Pic of it?....and are they costly?


----------



## whitey7 (Aug 20, 2014)

Well over $100. That's why I made mine out of scrap parts. Already had dolly wheels, 5/8 rod, and some of the pvc.


----------



## whitey7 (Aug 20, 2014)

Here's the one I made. I've since added larger tires, painted it, and added pipe insulation. Tires I got from the work dumpster.


----------



## Saugeye Tom (Oct 6, 2010)

whitey7 said:


> Well over $100. That's why I made mine out of scrap parts. Already had dolly wheels, 5/8 rod, and some of the pvc.


Ouch


----------



## EStrong (Jul 23, 2014)

Nice Tom! I went on a canoe hunting/fishing trip the other day, left the wheels at home. 

View media item 79485


----------



## Saugeye Tom (Oct 6, 2010)

EStrong said:


> Nice Tom! I went on a canoe hunting/fishing trip the other day, left the wheels at home.
> 
> View media item 79485


Me too


----------



## SMBHooker (Jan 3, 2008)

Nice work Tom, we'll put it to the test next season.


----------



## SMBHooker (Jan 3, 2008)

I have a cheap one that I usually avoid using because the straps that came with it never held farther than 15 yards before letting loose....super frustrating. On a trip to some new waters this spring where a long treck to put in required it I used rachet straps and man what a difference. I would recommend investing in a small rachet strap when ya gotta bring the kayak tote.


----------



## Saugeye Tom (Oct 6, 2010)

SMBHooker said:


> I have a cheap one that I usually avoid using because the straps that came with it never held farther than 15 yards before letting loose....super frustrating. On a trip to some new waters this spring where a long treck to put in required it I used rachet straps and man what a difference. I would recommend investing in a small rachet strap when ya gotta bring the kayak tote.


That's how it hooks on...a rachett strap


----------



## Longhorn (Oct 26, 2014)

The C-Tugs are nice, but I have an older version with pneumatic tires. They never hold air worth a crap and I don't want to spend even more money on the new wheels for it.


----------



## SMBHooker (Jan 3, 2008)

Here's another option without air in the tires. 

http://www.canoekayak.com/gear/seattle-sports-boat-carts/#c78epPHWTViSeysM.97


----------



## scallop (Apr 1, 2007)

If building yourself out of PVC it is better to extend the vertical rods so they fit into and come out of your rear scupper holes.

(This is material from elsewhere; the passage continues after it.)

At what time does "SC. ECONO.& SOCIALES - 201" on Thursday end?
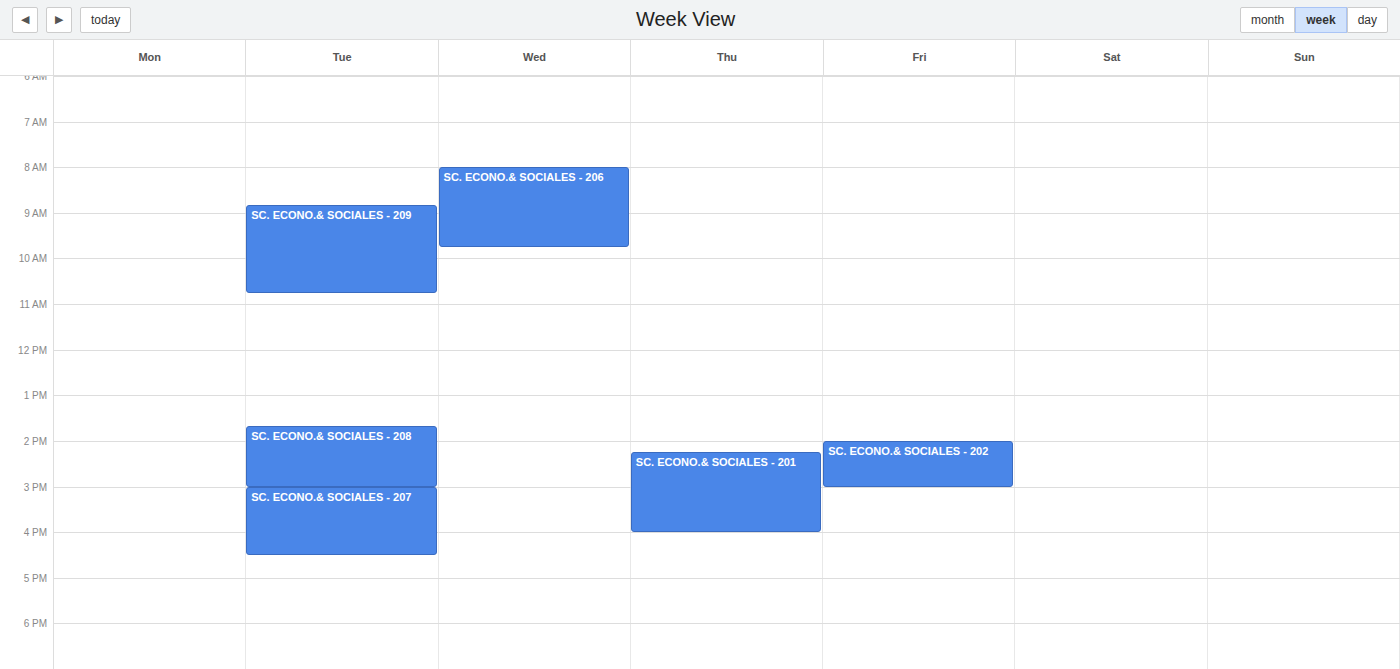
4:00 PM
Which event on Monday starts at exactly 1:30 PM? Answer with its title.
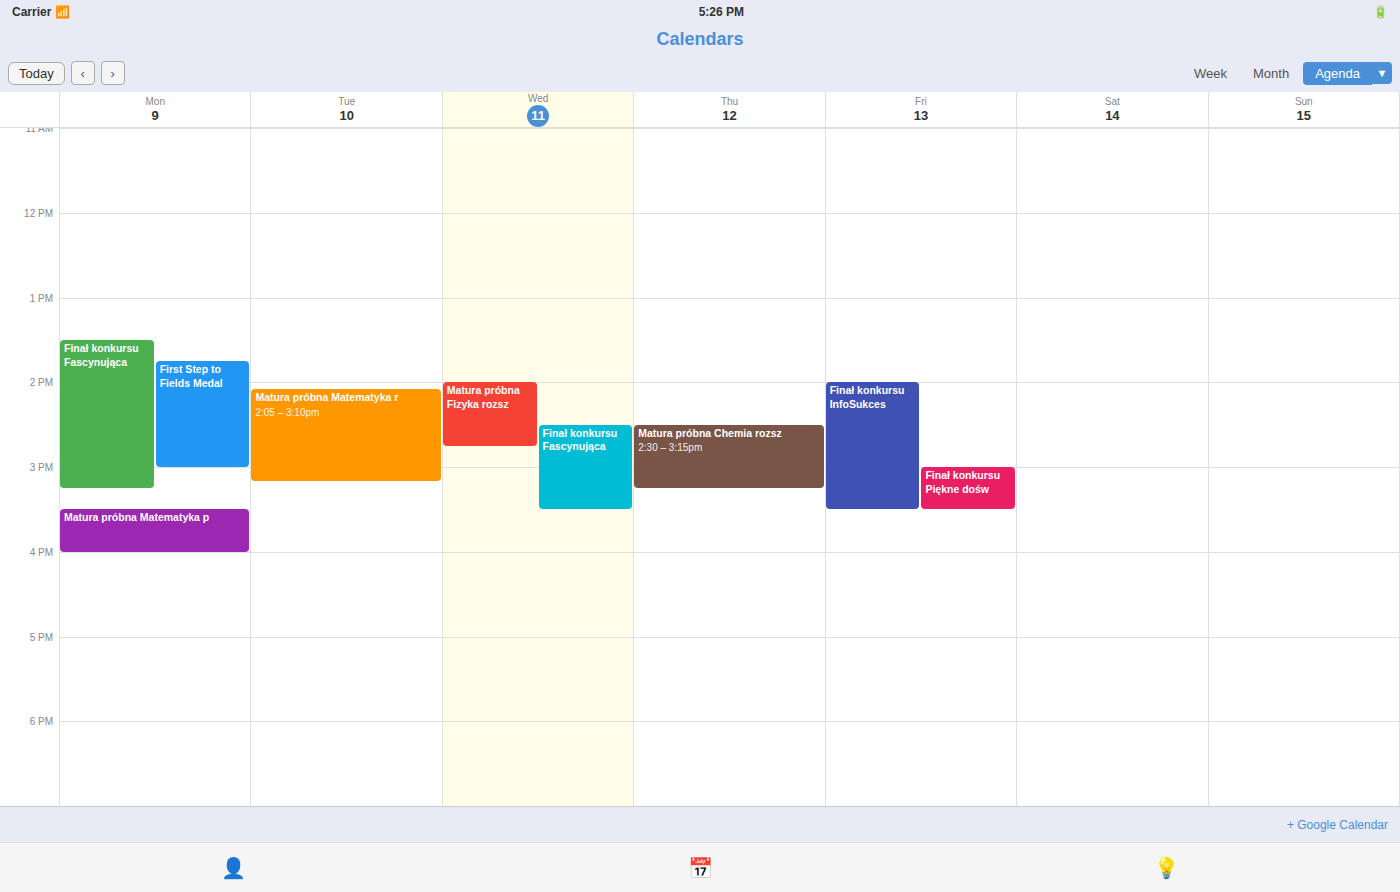
"Finał konkursu Fascynująca"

Keeps the yak on the cart better and pretty much eliminates the need for straps, at least for shorter flatter drags.


----------



## Saugeye Tom (Oct 6, 2010)

scallop said:


> If building yourself out of PVC it is better to extend the vertical rods so they fit into and come out of your rear scupper holes. Keeps the yak on the cart better and pretty much eliminates the need for straps, at least for shorter flatter drags.


Thanks man


----------



## scallop (Apr 1, 2007)

I will try to find the u toob video that shows a construction method when I get home. Super simple and pretty cheap alternative to spending $100 plus for a ready made


----------



## scallop (Apr 1, 2007)

Here is one


----------



## BuzzBait Brad (Oct 17, 2014)

I've been meaning to make one for a few years now. Maybe that's what I'll do in the next few weeks.


----------



## Saugeye Tom (Oct 6, 2010)

BuzzBait Brad said:


> I've been meaning to make one for a few years now. Maybe that's what I'll do in the next few weeks.


Not too hard and cheap


----------



## Doboy (Oct 13, 2008)

Saugeye Tom said:


> Not too hard and cheap



"Cheap"!,,,,,,,, you 'rang'?
I'll slam on the breaks, & pick up EVERY DISCARDED 'HOT-WHEELS' that I see,,,,, trash day or garage sale!
Super wide HD (sand proof) molded plastic tires & axles,,,,,, Put the axle through some PVC pipe & build up to the scupper holes from there. SUPER EASY & light. Heck,, just cut the hot wheels in half, in front of the seat,,,,,,,,,, add 2 straps & your done! Supper ugly,,,,,,,,,,,,,,, ;>)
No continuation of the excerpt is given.